PASSAGE GIVEN:
In bringing about an intersection between competing constitutional norms, the UK government policy of leaving the EU has revealed much about devolution and its position within the wider system, and will continue to do so. The UK government has felt it necessary to negotiate with the devolved executives through the specifically established machinery of the Joint Ministerial Council on European Negotiations. It has also made various concessions to them. Crucially, it has introduced amendments to the European Union (Withdrawal) Bill that have the effect of reversing a key presumption in its handling of the distribution of powers between the devolved and UK legislatures. The initial provisions, contained in clause 11 of the bill, created an assumption that a repatriated power resided with the UK Parliament unless express provision was made to the contrary. The objection to this proposal was that it contradicted the reserved powers model, under which the only powers located at the centre were those specifically allocated to it. Clause 15 of the amended European Union (Withdrawal) Bill now gives expression to the principle that the default position is the devolution of a law-making power.
In pursuing their opposition to aspects of the Bill, the Welsh and Scottish governments, alongside the use of coordinated joint public intervention, deployed two tools: the threat of withholding ‘legislative consent’ to the Bill; and the introduction of bills into their own legislatures, that would provide legal continuity in terms they deemed acceptable (though there are differences between the devolved bills). Clearly these approaches have purchase within the UK political and constitutional environment. That a UK government has had to contend with and make concessions to outside forces demonstrates how much the UK constitution has changed in the past two decades.
However, the experience since June 2016 has also revealed the limitations to which this transformation is subject. The devolved systems and their powers may be politically entrenched, but they lack any special legal protection. The Scotland and Wales Acts of 2016 and 2017 respectively contained commitments to the principle that the existence of the devolved institutions in the nations concerned could only be revoked following consent through referendums in the territories involved. They also included the undertaking, previously existing only as a political understanding or convention, that the UK Parliament would ‘not normally legislate with regard to devolved matters without the consent of the’ devolved legislature concerned. However, in the Article 50 judgement of January 2017, the Supreme Court went out of its way to note that it did not regard these provisions as being enforceable in a court, and stressing that the commitments they described were only political in nature, despite their being included in statute. Ultimately, the UK government, provided it has the consent of the UK Parliament, can overrule its devolved equivalents. Indeed, UK ministers have been careful throughout their negotiations with the devolved executives to reserve their position, allowing for the possibility they will, if necessary, proceed without approval from devolved level. At the time of writing, while the Welsh executive has– while expressing reluctance about doing so – obtained legislative consent to the European Union (Withdrawal) Bill, the Scottish Parliament has withheld it. Parliament is therefore on the brink of passing an Act notwithstanding the objections of a devolved legislature demonstrating where the ultimate authority still resides.

STATED GOAL A:
Answer these questions about the passage on devolution:
(i) Which clause of the amended European Union (Withdrawal) Bill makes devolution of a law-making power the default position?
(ii) What two tools did the Welsh and Scottish governments deploy in opposing aspects of the Bill?
(iii) In what month and year did the Supreme Court deliver its Article 50 judgement?

TASK INPUTS:
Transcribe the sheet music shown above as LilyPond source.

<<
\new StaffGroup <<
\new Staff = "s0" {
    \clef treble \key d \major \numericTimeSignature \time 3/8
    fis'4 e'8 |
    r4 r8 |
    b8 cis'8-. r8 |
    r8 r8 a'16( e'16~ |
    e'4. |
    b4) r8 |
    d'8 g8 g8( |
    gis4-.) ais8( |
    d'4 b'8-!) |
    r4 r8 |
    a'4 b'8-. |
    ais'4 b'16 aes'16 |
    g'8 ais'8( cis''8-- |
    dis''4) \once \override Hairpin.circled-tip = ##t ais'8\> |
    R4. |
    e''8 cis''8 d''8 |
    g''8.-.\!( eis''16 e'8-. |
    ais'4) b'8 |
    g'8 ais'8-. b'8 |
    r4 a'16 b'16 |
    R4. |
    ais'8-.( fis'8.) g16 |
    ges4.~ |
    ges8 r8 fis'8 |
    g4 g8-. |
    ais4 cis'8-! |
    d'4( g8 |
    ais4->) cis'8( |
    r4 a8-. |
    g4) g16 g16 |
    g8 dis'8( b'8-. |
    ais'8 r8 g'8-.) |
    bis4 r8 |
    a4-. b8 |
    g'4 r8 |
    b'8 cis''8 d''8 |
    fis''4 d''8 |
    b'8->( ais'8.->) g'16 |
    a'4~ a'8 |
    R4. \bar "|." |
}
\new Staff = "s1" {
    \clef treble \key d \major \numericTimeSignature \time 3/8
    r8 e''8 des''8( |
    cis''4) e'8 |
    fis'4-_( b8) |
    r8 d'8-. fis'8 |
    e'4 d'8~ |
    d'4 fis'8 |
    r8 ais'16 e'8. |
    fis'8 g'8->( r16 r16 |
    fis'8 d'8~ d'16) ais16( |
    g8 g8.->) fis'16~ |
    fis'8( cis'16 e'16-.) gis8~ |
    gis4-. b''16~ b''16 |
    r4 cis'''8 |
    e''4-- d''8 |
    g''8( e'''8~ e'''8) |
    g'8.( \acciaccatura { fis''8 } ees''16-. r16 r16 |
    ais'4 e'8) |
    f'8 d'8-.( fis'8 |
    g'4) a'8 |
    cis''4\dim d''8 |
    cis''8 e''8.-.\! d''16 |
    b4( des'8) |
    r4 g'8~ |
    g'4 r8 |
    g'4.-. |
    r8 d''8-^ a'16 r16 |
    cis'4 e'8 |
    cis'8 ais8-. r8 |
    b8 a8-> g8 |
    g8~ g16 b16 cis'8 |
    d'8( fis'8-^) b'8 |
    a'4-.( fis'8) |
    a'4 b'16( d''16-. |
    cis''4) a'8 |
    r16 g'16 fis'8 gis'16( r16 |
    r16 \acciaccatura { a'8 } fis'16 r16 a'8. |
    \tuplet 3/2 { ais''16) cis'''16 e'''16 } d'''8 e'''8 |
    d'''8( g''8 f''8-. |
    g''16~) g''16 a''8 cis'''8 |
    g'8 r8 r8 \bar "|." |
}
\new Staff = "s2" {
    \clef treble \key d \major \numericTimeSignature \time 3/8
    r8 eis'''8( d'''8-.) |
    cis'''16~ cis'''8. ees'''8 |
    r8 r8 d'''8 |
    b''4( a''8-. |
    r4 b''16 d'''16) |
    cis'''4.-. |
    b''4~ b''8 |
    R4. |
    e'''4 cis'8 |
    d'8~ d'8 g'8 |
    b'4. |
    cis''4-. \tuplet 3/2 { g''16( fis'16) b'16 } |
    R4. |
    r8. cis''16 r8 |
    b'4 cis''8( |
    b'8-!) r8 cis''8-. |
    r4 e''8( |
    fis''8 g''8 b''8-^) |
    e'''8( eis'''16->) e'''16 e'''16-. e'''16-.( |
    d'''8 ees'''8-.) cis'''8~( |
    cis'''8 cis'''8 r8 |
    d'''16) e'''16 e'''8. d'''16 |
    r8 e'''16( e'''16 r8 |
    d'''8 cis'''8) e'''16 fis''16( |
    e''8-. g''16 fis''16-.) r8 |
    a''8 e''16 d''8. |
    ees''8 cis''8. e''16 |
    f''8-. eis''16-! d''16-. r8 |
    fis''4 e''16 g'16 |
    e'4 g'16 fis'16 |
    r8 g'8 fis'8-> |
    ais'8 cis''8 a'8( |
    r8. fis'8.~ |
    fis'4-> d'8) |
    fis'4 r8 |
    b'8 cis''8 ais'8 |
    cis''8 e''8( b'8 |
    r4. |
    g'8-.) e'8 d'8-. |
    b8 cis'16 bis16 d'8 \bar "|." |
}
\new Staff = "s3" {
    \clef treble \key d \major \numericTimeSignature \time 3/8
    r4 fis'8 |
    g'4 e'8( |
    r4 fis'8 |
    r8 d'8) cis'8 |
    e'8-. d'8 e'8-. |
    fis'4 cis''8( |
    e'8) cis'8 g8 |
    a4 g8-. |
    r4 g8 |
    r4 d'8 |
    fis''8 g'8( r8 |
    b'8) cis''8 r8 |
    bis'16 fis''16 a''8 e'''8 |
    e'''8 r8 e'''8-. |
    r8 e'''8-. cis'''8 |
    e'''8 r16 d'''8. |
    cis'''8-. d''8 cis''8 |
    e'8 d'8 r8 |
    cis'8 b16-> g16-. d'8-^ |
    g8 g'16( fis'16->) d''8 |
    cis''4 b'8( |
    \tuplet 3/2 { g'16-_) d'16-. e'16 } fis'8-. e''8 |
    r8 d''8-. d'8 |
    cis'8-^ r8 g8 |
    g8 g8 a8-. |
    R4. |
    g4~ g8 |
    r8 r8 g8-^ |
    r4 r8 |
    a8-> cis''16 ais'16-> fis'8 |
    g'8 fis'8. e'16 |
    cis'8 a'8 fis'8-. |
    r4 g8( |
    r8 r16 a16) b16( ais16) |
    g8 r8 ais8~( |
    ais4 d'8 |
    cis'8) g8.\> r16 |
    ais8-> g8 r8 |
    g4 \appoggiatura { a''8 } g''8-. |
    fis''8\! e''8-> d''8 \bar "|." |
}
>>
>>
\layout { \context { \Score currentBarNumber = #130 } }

STATED GOAL B:
How many lines of the listing contain the string "acciaccatura"? Give only the number.

EXPECTED OUTPUT A:
(i) Clause 15.
(ii) The threat of withholding legislative consent to the Bill, and the introduction of bills into their own legislatures that would provide legal continuity on terms they deemed acceptable.
(iii) January 2017.

EXPECTED OUTPUT B:
2